Retro Vault is our regular weekly feature in which we dive into gaming's past and share five classic nuggets of retro nostalgia. If you want to catch up on previous Retro Vaults, check out the CVG Retro Vault archive.
August 1995 - Yoshi's Island artwork
In the mid-90s, Shigeru Miyamoto wasn't pleased. Reportedly less than impressed with the pre-rendered sprites of Donkey Kong Country, it's said that Miyamoto was unhappy when asked to create another platformer with a similar visual style.
Eager to prove that hand-drawn sprites would always look better than pre-rendered ones, Miyamoto decided to do the complete opposite and designed a game that looked more hand-drawn than anything before it.
Take a single screenshot from Yoshi's Island and, pixellated edges aside, you'd be forgiven for thinking it was an illustration in a children's book. Its bright, colourful backgrounds were designed to look as if they had been drawn with paints, pastels and marker pens.

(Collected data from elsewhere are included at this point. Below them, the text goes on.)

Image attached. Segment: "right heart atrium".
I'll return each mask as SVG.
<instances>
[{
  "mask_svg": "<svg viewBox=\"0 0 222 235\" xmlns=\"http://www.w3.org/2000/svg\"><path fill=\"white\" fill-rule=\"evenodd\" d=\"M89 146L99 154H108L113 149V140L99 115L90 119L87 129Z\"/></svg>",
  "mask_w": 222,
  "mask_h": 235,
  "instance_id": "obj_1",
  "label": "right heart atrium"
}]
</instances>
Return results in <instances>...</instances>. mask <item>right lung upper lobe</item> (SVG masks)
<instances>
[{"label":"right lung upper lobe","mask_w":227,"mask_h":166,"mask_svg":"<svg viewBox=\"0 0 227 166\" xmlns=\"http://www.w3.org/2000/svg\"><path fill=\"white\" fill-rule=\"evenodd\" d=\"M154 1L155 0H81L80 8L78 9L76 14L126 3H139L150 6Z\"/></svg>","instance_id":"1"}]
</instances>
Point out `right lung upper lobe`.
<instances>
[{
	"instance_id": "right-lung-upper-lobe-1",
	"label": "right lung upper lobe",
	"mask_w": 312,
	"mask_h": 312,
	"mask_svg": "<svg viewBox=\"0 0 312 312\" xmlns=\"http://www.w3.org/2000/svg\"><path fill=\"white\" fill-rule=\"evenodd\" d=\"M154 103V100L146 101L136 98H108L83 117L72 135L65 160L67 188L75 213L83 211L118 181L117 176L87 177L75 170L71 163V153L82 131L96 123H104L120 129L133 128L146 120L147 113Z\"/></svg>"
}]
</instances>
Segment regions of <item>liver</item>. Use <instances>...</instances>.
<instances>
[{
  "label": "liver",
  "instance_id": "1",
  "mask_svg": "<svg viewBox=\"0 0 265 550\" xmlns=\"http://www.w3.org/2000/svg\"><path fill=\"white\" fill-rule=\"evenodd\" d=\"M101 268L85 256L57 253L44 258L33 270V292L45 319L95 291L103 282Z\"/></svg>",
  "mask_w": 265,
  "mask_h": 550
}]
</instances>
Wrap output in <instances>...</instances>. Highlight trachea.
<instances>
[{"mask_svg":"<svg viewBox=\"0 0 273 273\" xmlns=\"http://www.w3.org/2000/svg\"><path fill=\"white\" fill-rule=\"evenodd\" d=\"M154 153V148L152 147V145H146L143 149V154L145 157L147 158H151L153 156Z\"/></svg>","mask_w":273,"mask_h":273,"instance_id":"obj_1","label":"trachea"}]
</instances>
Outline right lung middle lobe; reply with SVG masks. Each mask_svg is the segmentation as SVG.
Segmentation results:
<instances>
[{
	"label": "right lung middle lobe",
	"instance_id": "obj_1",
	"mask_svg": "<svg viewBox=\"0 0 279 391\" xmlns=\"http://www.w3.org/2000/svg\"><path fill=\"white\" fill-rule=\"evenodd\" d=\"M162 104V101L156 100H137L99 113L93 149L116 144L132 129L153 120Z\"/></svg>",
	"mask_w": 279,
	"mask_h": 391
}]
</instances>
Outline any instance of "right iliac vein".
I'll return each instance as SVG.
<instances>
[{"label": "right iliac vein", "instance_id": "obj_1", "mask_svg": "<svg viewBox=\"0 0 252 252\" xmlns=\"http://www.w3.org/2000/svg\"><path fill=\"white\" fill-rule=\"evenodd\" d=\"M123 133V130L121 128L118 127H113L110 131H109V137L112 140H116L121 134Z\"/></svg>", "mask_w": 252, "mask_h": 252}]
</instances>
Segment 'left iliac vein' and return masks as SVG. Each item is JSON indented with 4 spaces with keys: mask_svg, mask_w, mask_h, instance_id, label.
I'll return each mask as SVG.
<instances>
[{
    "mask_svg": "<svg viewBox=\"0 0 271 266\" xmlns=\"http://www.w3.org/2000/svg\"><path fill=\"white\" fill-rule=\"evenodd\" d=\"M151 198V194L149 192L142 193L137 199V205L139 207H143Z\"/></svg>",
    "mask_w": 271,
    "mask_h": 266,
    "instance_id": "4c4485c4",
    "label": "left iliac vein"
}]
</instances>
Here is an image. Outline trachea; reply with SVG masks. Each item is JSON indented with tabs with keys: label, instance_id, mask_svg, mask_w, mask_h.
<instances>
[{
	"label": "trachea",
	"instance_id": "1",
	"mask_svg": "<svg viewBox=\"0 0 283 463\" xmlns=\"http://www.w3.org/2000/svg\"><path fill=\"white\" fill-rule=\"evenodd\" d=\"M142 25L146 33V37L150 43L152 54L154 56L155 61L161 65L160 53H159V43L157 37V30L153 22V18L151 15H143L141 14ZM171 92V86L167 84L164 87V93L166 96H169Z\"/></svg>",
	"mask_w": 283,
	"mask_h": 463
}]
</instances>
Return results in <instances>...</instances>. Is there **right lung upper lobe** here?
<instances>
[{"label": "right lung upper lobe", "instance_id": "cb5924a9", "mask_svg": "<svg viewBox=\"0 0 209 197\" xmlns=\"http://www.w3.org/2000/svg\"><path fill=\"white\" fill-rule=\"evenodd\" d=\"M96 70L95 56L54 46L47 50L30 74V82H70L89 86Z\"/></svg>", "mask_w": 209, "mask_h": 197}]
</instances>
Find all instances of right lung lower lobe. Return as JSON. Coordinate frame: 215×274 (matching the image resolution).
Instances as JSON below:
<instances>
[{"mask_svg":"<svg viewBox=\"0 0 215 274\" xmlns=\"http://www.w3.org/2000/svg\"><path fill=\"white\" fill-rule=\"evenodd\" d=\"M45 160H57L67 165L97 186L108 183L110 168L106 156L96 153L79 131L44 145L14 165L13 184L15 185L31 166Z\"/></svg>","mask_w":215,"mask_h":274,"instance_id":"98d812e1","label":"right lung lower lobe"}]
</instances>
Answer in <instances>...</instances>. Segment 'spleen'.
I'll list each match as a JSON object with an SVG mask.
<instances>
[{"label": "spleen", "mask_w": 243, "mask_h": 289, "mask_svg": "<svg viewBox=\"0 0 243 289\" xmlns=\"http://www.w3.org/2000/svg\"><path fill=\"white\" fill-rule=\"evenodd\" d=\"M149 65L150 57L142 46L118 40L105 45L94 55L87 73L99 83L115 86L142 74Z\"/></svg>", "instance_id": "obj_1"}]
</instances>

Behind this seemingly simplistic look was a lot of work going on under the hood: or rather, inside the cartridge. Yoshi's Island 2 was equipped with Super FX 2, a special custom chip that enabled the game to pull off impressive sprite rotation and scaling tricks.
Yoshi's Island was loved by critics and players alike, but Miyamoto's bosses did eventually get their way. Its sequel, N64 title Yoshi's Story, ditched the hand-drawn sprites in favour of pre-rendered ones. It's nowhere near as fondly remembered.